Blah Blah Happy (2003)                           home

- a Copenhagen Song Cycle as told by an outsider.

".....Pete Livingstone & Nina Kareis are capable of something quite special.
Where else could you see such beauty combined with satire?
"(Citadel)

Blah Blah Happy
is a staged concert in which Livingstones Kabinet perform a series of newly composed songs in English. Together these songs describe the prosperous western city of Copenhagen as seen from a newcomer's point of view.

leaning dogs


Since taking up residency in Copenhagen 7 years ago, Scottish composer Pete Livingstone has been in a position to observe life in this city both from the outside and the inside. Given that British and Danish cultures are not entirely dissimiliar, it is the little details of this country's habits and behaviour which tend to catch his attention. These observations have been turned into a series of songs written and performed by Livingstones Kabinet. The songs speak of Københavnerne for better or worse; at times attractive and beguiling, at other times terrifying. The tone is reflective rather than moralising, employing a perceptive, quirky humour as the means to parody and provoke. All songs are in English, with spoken texts in English and Danish.
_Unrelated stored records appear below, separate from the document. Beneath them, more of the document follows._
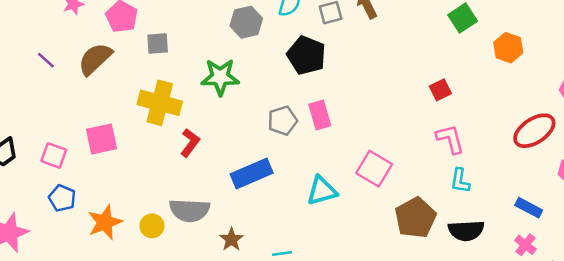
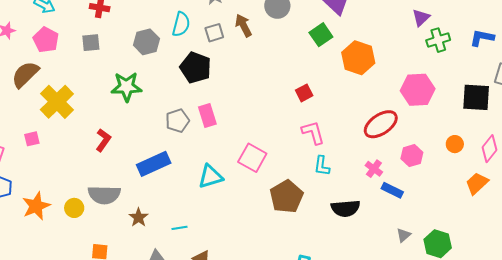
gray square: (158, 44) -> (91, 43), moved
orange hexagon: (508, 48) -> (358, 58), size x1.4
yellow cross: (160, 103) -> (57, 102), moved, turned 32
pink square: (101, 139) -> (32, 139), size x0.6
blue rectangle: (529, 208) -> (392, 190), moved
black semicircle: (466, 231) -> (345, 208), moved
pink cross: (525, 245) -> (374, 169), moved

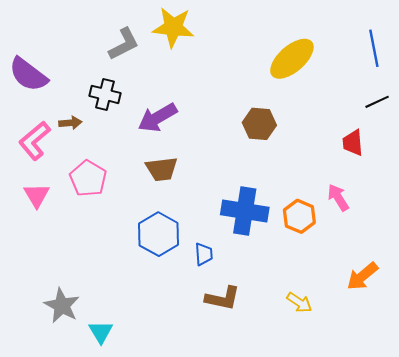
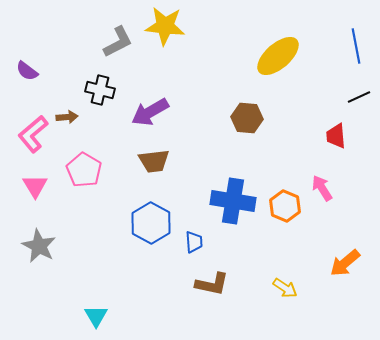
purple semicircle: (28, 75) -> (27, 71), size x0.6
gray star: (62, 306) -> (39, 246), moved

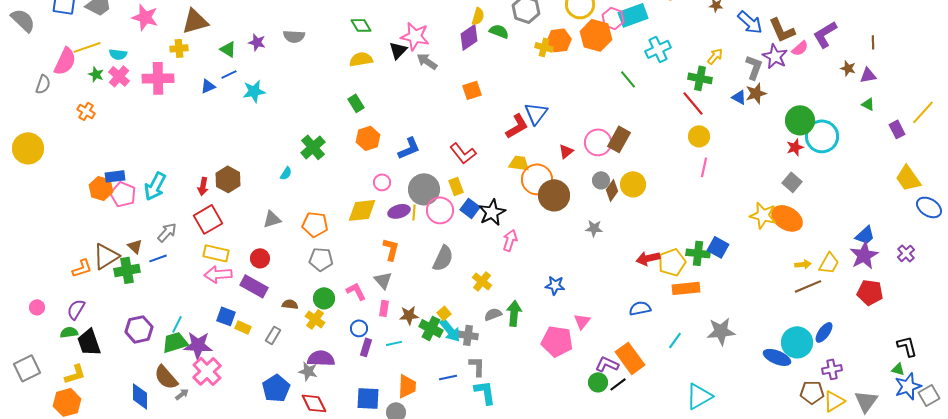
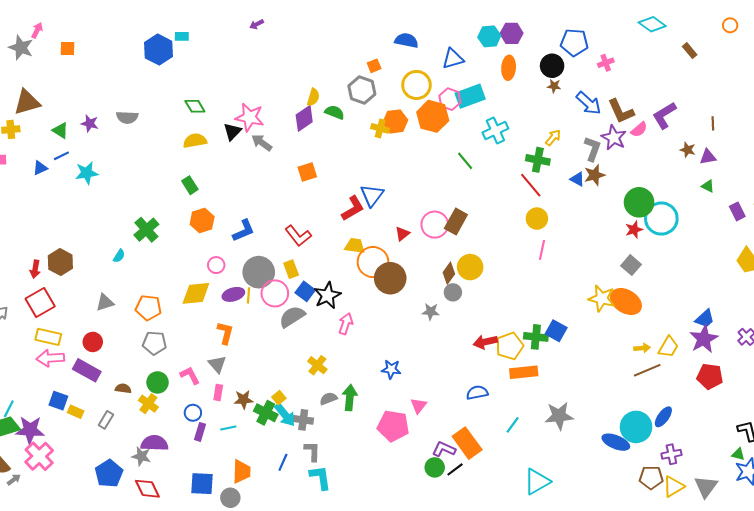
gray circle: (601, 180) -> (453, 292), moved
gray semicircle: (443, 258) -> (292, 317), moved, turned -148
blue line: (448, 377) -> (283, 462), turned -54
Blah Blah Happy finds itself in the cross-over zone between concert and theatre; a darkly comic performance with strongly theatrical elements inspired by the Weimar Cabaret of 1920's Germany. Livingstones Kabinet invite you to join them in a dusty, delapidated space such as you might find in the world of R.W. Fassbinder or David Lynch. A place where the performers have been hanging around for a long time, maybe decades, after closing time. A frayed cabaret ensemble consists of the seductive, cracked-voiced chanteuse and the lush, exotic tenor backed up by the pale yet strangely virile HUHAHU male voice choir.